On histopathological examination, the tumor is ill-defined, and it diffusely infiltrates the dermis and subcutaneous tissue. Despite its infiltrative nature, the tumor envelops the normal structures rather than destroying them. It is composed of elongated, spindle-shaped cells with round or fusiform nuclei and eosinophilic cytoplasm within a loose matrix of fine fibrillary collagen. Meissner bodies are characteristic, but are not always present. Neurofibromatous tissues show immunoreactivity with S-100 protein, a sensitive, but non-specific, marker of benign nerve sheath tumors9.
Although malignant transformation of neurofibromas has been reported in patients with NF-1, it rarely occurs in solitary diffuse neurofibromas10. Pain or enlargement of a neurofibroma may herald malignant transformation.
The treatment of large neurofibromas consists of partial or complete surgical excision. Even after complete excision, clinical recurrence may develop because of the infiltrative growth pattern of the tumor. Because of possible recurrence and the potential development of neurofibromatosis, yearly follow-up is recommended4-6. In the present case, the imaging studies and clinical findings demonstrated an infiltrative pattern of growth, and complete excision of the diffuse neurofibroma was unlikely to achieve success without extensive and potentially mutilating surgery.

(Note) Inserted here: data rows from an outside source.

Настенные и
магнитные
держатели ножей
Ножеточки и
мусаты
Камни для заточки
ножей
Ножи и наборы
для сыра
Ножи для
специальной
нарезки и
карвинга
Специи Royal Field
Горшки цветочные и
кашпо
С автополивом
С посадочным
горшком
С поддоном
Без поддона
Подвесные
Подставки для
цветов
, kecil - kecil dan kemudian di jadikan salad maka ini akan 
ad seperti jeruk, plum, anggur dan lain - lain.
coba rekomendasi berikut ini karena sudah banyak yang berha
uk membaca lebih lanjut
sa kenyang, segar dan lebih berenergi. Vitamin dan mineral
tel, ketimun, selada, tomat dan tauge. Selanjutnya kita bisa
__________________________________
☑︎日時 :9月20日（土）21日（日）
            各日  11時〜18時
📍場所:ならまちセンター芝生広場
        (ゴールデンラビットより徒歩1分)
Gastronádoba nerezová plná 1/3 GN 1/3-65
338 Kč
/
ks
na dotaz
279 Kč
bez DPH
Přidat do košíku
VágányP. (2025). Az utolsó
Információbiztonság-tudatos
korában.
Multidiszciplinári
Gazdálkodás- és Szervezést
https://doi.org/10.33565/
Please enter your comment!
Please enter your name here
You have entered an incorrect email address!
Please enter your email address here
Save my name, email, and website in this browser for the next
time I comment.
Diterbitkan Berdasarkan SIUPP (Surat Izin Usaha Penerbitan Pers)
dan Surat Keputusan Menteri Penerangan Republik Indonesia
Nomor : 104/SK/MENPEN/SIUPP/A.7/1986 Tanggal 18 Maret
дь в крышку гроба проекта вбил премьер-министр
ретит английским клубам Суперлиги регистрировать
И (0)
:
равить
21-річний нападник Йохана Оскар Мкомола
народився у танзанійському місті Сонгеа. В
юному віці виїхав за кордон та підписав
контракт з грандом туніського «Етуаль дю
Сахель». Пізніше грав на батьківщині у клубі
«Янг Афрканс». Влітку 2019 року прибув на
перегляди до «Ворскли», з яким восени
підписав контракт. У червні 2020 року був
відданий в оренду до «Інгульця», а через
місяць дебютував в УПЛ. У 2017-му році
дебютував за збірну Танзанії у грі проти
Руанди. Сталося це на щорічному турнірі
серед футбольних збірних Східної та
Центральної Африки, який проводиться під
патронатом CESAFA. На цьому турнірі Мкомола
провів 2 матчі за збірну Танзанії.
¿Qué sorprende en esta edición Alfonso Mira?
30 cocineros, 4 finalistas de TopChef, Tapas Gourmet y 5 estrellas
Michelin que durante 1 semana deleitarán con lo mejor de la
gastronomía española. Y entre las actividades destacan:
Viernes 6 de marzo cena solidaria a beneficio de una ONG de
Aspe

In summary, we reported a case of a diffuse neurofibroma occurring on the scalp of a young boy. This is a rare nerve tumor with a characteristic radiological appearance that correlates well with histopathological studies. The reticular appearance is due to a network of abnormal nerves set in a collagenous matrix. It is known to be best demonstrated on MRI, particularly with contrast-enhanced TI-W sequences.